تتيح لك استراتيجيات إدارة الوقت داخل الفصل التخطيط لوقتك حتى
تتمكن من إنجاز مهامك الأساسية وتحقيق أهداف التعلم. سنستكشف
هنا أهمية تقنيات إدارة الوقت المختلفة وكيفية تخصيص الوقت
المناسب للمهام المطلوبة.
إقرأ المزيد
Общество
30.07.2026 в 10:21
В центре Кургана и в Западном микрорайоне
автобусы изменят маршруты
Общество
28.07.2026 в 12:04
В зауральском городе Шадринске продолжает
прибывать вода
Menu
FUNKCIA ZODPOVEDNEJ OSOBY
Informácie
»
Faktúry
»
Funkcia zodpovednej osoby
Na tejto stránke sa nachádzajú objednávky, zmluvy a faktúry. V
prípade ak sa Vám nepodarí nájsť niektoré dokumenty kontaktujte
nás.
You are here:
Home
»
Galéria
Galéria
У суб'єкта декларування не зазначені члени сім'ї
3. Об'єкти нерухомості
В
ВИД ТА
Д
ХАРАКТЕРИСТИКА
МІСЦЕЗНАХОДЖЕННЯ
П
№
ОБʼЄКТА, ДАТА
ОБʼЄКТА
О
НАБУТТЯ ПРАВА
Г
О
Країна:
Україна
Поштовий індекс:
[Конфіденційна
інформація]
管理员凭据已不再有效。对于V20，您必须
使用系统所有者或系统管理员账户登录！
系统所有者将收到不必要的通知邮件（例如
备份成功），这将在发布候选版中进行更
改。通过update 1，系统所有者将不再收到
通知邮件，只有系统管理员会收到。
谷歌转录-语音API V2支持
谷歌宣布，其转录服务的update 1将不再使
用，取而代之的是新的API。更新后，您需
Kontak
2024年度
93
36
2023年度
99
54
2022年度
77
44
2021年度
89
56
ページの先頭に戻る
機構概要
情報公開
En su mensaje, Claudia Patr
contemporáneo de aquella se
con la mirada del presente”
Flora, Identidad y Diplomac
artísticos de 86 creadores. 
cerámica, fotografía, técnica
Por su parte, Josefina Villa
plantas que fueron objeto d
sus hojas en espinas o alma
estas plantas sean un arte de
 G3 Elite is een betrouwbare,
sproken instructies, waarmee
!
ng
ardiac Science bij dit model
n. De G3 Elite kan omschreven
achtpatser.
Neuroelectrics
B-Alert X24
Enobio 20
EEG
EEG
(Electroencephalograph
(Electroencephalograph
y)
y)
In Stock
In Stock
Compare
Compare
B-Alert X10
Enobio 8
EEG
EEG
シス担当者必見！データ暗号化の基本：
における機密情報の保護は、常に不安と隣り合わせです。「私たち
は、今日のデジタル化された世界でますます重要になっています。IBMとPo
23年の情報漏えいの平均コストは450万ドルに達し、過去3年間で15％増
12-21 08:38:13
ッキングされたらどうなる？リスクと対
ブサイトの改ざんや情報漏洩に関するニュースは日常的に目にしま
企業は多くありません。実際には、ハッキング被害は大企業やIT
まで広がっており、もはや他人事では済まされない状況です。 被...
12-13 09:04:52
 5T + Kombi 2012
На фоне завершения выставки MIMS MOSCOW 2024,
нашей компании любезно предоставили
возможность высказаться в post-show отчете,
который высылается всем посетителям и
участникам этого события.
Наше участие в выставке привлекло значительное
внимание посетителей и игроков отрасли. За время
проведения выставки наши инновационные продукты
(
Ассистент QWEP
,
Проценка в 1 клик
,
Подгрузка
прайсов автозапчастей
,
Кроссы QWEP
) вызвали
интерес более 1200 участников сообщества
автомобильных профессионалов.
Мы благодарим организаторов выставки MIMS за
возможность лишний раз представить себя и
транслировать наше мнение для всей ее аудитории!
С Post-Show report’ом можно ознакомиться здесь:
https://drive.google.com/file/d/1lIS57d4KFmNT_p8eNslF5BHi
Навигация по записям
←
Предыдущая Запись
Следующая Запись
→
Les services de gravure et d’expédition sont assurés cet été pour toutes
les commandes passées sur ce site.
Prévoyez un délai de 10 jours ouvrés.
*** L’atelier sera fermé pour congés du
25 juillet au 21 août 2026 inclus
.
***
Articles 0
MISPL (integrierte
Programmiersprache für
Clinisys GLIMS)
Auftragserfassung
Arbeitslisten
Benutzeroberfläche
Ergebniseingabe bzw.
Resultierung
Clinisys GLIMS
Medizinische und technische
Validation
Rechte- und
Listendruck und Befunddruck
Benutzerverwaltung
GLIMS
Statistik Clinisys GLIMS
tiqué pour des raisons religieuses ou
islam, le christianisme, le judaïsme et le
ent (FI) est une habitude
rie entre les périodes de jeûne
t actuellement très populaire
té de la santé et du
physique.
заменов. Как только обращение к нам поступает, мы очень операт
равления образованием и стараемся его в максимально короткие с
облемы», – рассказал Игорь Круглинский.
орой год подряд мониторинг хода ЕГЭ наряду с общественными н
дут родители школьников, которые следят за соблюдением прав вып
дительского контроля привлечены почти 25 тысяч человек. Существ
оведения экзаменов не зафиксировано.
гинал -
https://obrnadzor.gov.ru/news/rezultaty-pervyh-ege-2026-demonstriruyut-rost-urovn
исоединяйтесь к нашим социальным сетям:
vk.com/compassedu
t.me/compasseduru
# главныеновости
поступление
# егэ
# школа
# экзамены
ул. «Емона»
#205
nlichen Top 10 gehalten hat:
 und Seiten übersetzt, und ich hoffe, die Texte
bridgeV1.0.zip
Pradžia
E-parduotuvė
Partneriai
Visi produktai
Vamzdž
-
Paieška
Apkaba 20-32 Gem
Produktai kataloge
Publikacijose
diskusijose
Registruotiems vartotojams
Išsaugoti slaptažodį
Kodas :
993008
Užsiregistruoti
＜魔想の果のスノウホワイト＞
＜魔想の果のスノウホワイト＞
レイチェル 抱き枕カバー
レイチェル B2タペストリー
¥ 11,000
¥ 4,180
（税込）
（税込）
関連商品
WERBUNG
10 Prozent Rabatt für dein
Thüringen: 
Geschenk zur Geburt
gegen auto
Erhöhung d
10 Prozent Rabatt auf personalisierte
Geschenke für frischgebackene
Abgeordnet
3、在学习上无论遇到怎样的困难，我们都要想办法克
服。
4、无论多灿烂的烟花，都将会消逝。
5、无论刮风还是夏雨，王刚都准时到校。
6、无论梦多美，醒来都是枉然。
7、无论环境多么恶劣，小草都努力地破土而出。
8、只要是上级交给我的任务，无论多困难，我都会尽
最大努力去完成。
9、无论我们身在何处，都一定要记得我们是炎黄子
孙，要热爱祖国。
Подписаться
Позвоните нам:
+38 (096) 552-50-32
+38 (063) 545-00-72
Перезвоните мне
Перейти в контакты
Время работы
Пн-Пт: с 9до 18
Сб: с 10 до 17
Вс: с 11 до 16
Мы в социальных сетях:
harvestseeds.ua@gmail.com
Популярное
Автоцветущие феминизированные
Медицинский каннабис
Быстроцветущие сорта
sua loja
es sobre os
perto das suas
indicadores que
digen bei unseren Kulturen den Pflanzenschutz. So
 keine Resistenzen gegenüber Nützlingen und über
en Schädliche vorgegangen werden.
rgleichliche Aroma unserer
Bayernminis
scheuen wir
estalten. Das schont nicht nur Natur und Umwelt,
══════
**Task details**
Nothing should be left out when the listing is retyped exactly.

**Response**
تتيح لك استراتيجيات إدارة الوقت داخل الفصل التخطيط لوقتك حتى
تتمكن من إنجاز مهامك الأساسية وتحقيق أهداف التعلم. سنستكشف
هنا أهمية تقنيات إدارة الوقت المختلفة وكيفية تخصيص الوقت
المناسب للمهام المطلوبة.
إقرأ المزيد
Общество
30.07.2026 в 10:21
В центре Кургана и в Западном микрорайоне
автобусы изменят маршруты
Общество
28.07.2026 в 12:04
В зауральском городе Шадринске продолжает
прибывать вода
Menu
FUNKCIA ZODPOVEDNEJ OSOBY
Informácie
»
Faktúry
»
Funkcia zodpovednej osoby
Na tejto stránke sa nachádzajú objednávky, zmluvy a faktúry. V
prípade ak sa Vám nepodarí nájsť niektoré dokumenty kontaktujte
nás.
You are here:
Home
»
Galéria
Galéria
У суб'єкта декларування не зазначені члени сім'ї
3. Об'єкти нерухомості
В
ВИД ТА
Д
ХАРАКТЕРИСТИКА
МІСЦЕЗНАХОДЖЕННЯ
П
№
ОБʼЄКТА, ДАТА
ОБʼЄКТА
О
НАБУТТЯ ПРАВА
Г
О
Країна:
Україна
Поштовий індекс:
[Конфіденційна
інформація]
管理员凭据已不再有效。对于V20，您必须
使用系统所有者或系统管理员账户登录！
系统所有者将收到不必要的通知邮件（例如
备份成功），这将在发布候选版中进行更
改。通过update 1，系统所有者将不再收到
通知邮件，只有系统管理员会收到。
谷歌转录-语音API V2支持
谷歌宣布，其转录服务的update 1将不再使
用，取而代之的是新的API。更新后，您需
Kontak
2024年度
93
36
2023年度
99
54
2022年度
77
44
2021年度
89
56
ページの先頭に戻る
機構概要
情報公開
En su mensaje, Claudia Patr
contemporáneo de aquella se
con la mirada del presente”
Flora, Identidad y Diplomac
artísticos de 86 creadores. 
cerámica, fotografía, técnica
Por su parte, Josefina Villa
plantas que fueron objeto d
sus hojas en espinas o alma
estas plantas sean un arte de
 G3 Elite is een betrouwbare,
sproken instructies, waarmee
!
ng
ardiac Science bij dit model
n. De G3 Elite kan omschreven
achtpatser.
Neuroelectrics
B-Alert X24
Enobio 20
EEG
EEG
(Electroencephalograph
(Electroencephalograph
y)
y)
In Stock
In Stock
Compare
Compare
B-Alert X10
Enobio 8
EEG
EEG
シス担当者必見！データ暗号化の基本：
における機密情報の保護は、常に不安と隣り合わせです。「私たち
は、今日のデジタル化された世界でますます重要になっています。IBMとPo
23年の情報漏えいの平均コストは450万ドルに達し、過去3年間で15％増
12-21 08:38:13
ッキングされたらどうなる？リスクと対
ブサイトの改ざんや情報漏洩に関するニュースは日常的に目にしま
企業は多くありません。実際には、ハッキング被害は大企業やIT
まで広がっており、もはや他人事では済まされない状況です。 被...
12-13 09:04:52
 5T + Kombi 2012
На фоне завершения выставки MIMS MOSCOW 2024,
нашей компании любезно предоставили
возможность высказаться в post-show отчете,
который высылается всем посетителям и
участникам этого события.
Наше участие в выставке привлекло значительное
внимание посетителей и игроков отрасли. За время
проведения выставки наши инновационные продукты
(
Ассистент QWEP
,
Проценка в 1 клик
,
Подгрузка
прайсов автозапчастей
,
Кроссы QWEP
) вызвали
интерес более 1200 участников сообщества
автомобильных профессионалов.
Мы благодарим организаторов выставки MIMS за
возможность лишний раз представить себя и
транслировать наше мнение для всей ее аудитории!
С Post-Show report’ом можно ознакомиться здесь:
https://drive.google.com/file/d/1lIS57d4KFmNT_p8eNslF5BHi
Навигация по записям
←
Предыдущая Запись
Следующая Запись
→
Les services de gravure et d’expédition sont assurés cet été pour toutes
les commandes passées sur ce site.
Prévoyez un délai de 10 jours ouvrés.
*** L’atelier sera fermé pour congés du
25 juillet au 21 août 2026 inclus
.
***
Articles 0
MISPL (integrierte
Programmiersprache für
Clinisys GLIMS)
Auftragserfassung
Arbeitslisten
Benutzeroberfläche
Ergebniseingabe bzw.
Resultierung
Clinisys GLIMS
Medizinische und technische
Validation
Rechte- und
Listendruck und Befunddruck
Benutzerverwaltung
GLIMS
Statistik Clinisys GLIMS
tiqué pour des raisons religieuses ou
islam, le christianisme, le judaïsme et le
ent (FI) est une habitude
rie entre les périodes de jeûne
t actuellement très populaire
té de la santé et du
physique.
заменов. Как только обращение к нам поступает, мы очень операт
равления образованием и стараемся его в максимально короткие с
облемы», – рассказал Игорь Круглинский.
орой год подряд мониторинг хода ЕГЭ наряду с общественными н
дут родители школьников, которые следят за соблюдением прав вып
дительского контроля привлечены почти 25 тысяч человек. Существ
оведения экзаменов не зафиксировано.
гинал -
https://obrnadzor.gov.ru/news/rezultaty-pervyh-ege-2026-demonstriruyut-rost-urovn
исоединяйтесь к нашим социальным сетям:
vk.com/compassedu
t.me/compasseduru
# главныеновости
поступление
# егэ
# школа
# экзамены
ул. «Емона»
#205
nlichen Top 10 gehalten hat:
 und Seiten übersetzt, und ich hoffe, die Texte
bridgeV1.0.zip
Pradžia
E-parduotuvė
Partneriai
Visi produktai
Vamzdž
-
Paieška
Apkaba 20-32 Gem
Produktai kataloge
Publikacijose
diskusijose
Registruotiems vartotojams
Išsaugoti slaptažodį
Kodas :
993008
Užsiregistruoti
＜魔想の果のスノウホワイト＞
＜魔想の果のスノウホワイト＞
レイチェル 抱き枕カバー
レイチェル B2タペストリー
¥ 11,000
¥ 4,180
（税込）
（税込）
関連商品
WERBUNG
10 Prozent Rabatt für dein
Thüringen: 
Geschenk zur Geburt
gegen auto
Erhöhung d
10 Prozent Rabatt auf personalisierte
Geschenke für frischgebackene
Abgeordnet
3、在学习上无论遇到怎样的困难，我们都要想办法克
服。
4、无论多灿烂的烟花，都将会消逝。
5、无论刮风还是夏雨，王刚都准时到校。
6、无论梦多美，醒来都是枉然。
7、无论环境多么恶劣，小草都努力地破土而出。
8、只要是上级交给我的任务，无论多困难，我都会尽
最大努力去完成。
9、无论我们身在何处，都一定要记得我们是炎黄子
孙，要热爱祖国。
Подписаться
Позвоните нам:
+38 (096) 552-50-32
+38 (063) 545-00-72
Перезвоните мне
Перейти в контакты
Время работы
Пн-Пт: с 9до 18
Сб: с 10 до 17
Вс: с 11 до 16
Мы в социальных сетях:
harvestseeds.ua@gmail.com
Популярное
Автоцветущие феминизированные
Медицинский каннабис
Быстроцветущие сорта
sua loja
es sobre os
perto das suas
indicadores que
digen bei unseren Kulturen den Pflanzenschutz. So
 keine Resistenzen gegenüber Nützlingen und über
en Schädliche vorgegangen werden.
rgleichliche Aroma unserer
Bayernminis
scheuen wir
estalten. Das schont nicht nur Natur und Umwelt,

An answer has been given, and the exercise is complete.